Hi,
>> This code:
>>
>> my $a='A';
>> $a ~~ s:perl5:g/A/{chr(65535)}/;
>> say $a.bytes;
>>
>> Outputs "0". Why?
>
>
> \uFFFF is not a legal unicode codepoint. chr(65535) should raise an exception of some type. So the above code does seem show a possible bug.
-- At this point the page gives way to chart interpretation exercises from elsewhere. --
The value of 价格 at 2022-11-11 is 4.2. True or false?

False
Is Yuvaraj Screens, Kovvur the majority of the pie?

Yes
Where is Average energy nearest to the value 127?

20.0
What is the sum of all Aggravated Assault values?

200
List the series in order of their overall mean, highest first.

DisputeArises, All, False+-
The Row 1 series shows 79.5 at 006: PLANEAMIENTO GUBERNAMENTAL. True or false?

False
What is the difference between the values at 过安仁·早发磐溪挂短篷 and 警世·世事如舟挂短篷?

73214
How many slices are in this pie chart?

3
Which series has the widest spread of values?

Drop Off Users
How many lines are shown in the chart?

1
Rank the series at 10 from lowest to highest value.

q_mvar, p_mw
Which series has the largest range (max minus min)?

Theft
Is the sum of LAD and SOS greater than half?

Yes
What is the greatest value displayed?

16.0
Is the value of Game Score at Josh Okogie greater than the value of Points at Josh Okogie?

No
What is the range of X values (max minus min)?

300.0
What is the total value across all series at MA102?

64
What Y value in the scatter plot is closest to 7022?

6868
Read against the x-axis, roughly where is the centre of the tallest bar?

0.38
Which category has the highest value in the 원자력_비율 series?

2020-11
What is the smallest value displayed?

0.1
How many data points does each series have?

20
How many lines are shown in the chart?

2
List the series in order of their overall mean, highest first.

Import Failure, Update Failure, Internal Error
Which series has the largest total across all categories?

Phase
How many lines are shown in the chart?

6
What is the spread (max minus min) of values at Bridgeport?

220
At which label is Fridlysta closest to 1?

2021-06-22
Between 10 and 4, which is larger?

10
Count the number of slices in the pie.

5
But as that chr(65535) is an undefined char, who knows what the code is acually doing.
In my opinion (that can be wrong), \uFFFF can be stored as an UTF-8 character, it should be 0xEF~0xBF~0xBF. If I do it outside the regexp (I mean "say chr(65535).bytes", it works well.
Another "bug", I've found, it's not related to the regexps, but still unicode character one:
say chr(0x10FFFF).bytes;
The answer:
pugs: encodeUTF8: ord returned a value above 0x10FFFF
And if I start to increment $b, I will get:
pugs: Prelude.chr: bad argument
I don't understand it, as I thougth that unicode characters in the range of 0x00000000-0x7FFFFFFF. Is Haskell not supporting the whole set?
There is a Unicode version, called UCS-2, that is just between 0x0000-0xFFFF, but it still not answer the question.
[...]
Meanwhile, I've found this: http://std.dkuug.dk/jtc1/sc2/wg2/docs/n2175.htm
It can be the answer to my question.
Bye, Andras